Pellizzano, a commune formed by Pellizzano and Ognano and the mountain hamlets of Termenago and Castello, has in recent years been marked by a period of continuous expansion. It has acquired fame as a summer resort, a vocation that has been accompanied by residential development. In the context of this growth, other more traditional activities have found new life, such as zootechnics, the wood trade, commerce and artisanship.
Both Pellizzano and Ognano were founded in Roman times. They have names that derive from the Latin “Pellitius” and “Aunius”, perhaps Roman veteran soldiers who were given this land as prizes after many victorious campaigns. In the middle ages, a legend describes the passage through Pellizzano of Charlemagne. Here the legend has it that the Frankish emperor converted pagans and Jews and built the still existing church. In reality the first certain news of the village comes from beginning of the 13th century, which speaks of an active centre, dedicated to agriculture and cattle raising. It was after the plague of 1347 that numerous Lombard families arrived in the village to work in the nearby iron mines in Val di Peio. This was the beginning of massive immigration that we still find today in the dialect, which is very particular and of obvious Lombard origins, spoken by the inhabitants of Pellizzano. The village was often used as a strategic centre during the various wars that involved Trentino. This was particularly true of the Spanish War of Succession (1700-1714) and the Polish war (1733-1738), during the Hofer war of 1809 and the First World War.

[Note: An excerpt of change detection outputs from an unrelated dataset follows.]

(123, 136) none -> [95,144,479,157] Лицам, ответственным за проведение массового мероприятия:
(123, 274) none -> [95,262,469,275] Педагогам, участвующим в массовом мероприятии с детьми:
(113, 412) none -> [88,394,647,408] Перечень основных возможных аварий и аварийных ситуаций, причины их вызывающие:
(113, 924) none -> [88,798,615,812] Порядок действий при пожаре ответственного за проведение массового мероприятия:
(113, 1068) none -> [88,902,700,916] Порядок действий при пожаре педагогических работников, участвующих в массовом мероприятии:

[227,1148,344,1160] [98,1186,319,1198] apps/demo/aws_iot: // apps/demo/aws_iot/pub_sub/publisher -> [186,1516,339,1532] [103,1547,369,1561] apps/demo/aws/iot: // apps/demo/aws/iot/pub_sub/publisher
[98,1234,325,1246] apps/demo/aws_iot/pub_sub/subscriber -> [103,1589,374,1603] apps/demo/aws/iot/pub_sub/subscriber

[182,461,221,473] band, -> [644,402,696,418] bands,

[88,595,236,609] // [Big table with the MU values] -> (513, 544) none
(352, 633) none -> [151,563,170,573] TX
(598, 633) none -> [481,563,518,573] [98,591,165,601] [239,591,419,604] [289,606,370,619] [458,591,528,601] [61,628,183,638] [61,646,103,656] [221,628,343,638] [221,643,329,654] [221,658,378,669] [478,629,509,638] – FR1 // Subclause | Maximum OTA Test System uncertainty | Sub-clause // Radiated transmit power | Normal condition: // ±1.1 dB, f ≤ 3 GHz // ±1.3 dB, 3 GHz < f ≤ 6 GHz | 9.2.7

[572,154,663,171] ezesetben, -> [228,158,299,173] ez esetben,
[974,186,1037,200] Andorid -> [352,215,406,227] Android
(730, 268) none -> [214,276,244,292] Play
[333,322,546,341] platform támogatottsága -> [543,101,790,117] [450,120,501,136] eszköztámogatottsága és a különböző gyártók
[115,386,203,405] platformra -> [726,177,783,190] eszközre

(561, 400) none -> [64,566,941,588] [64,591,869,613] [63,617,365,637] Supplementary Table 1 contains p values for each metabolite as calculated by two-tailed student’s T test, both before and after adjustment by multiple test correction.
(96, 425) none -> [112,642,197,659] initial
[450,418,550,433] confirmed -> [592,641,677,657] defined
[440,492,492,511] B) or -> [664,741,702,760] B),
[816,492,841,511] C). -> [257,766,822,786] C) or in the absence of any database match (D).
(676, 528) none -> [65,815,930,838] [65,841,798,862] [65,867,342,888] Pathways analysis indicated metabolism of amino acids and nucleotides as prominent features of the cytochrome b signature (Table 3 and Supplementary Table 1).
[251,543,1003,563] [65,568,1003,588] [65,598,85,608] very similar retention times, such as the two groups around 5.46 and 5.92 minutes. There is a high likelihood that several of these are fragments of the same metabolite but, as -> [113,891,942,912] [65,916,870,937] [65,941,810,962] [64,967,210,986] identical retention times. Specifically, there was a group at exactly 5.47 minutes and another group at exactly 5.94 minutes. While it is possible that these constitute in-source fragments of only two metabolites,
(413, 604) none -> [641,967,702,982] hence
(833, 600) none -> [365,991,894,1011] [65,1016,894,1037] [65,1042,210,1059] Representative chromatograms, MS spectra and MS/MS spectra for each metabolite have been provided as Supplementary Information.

The Renaissance – Gothic style church of Pellizzano, dedicated to the Nativity of Mary, is the most highly regarded religious building in Val di Sole. Legend has it that Charlemagne built it, while archive documents mention it in 1264. The present structure, comprising the huge bell tower, is the result of several restorations that took place between 1470 and 1590, which completely transformed the ancient romantic building. Inside the church is divided into three naves by numerous classical style circular columns, placed on high bases and covered by ribbed cross vaults. The most artistic elements include: the Clesian style protiro of 1524, which was frescoed by the painter Simone Baschenis in 1533; the large internal murals painted by the brothers Giovanni and Battista Baschenis in 1470; the large fresco portraying the Madonna and Child, several saints and the disciples painted by Cipriano Valorsa in 1571; four wooden altars from the 17th and 18th centuries; a canvass (1630) by Carlo Pozzi (circa 1610-1676); the Canacci chapel with its marvellous stuccos; the beautiful Way of the Cross (1782) by Carl Henrici (1737-1823).
The lake of the Caprioli, at Fazzon, has become one of the symbols of summer hiking in Val di Sole. This artificial lake was created in 1960 and offers magnificent and easy walks, immersed in the woods at the foot of the highest peaks of the Presanella group of mountains. It is place that is suitable for everybody, with its beauty and comfort, with the presence of a mountain refuge-restaurant on the banks of the lake.